→ **Exercise**
Print all the entries verbatim.

[Exercise inputs Boundary: Start]

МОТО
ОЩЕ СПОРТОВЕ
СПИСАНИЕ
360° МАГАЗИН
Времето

[Exercise inputs Boundary: End]

→ **Answer to this problem**
МОТО
ОЩЕ СПОРТОВЕ
СПИСАНИЕ
360° МАГАЗИН
Времето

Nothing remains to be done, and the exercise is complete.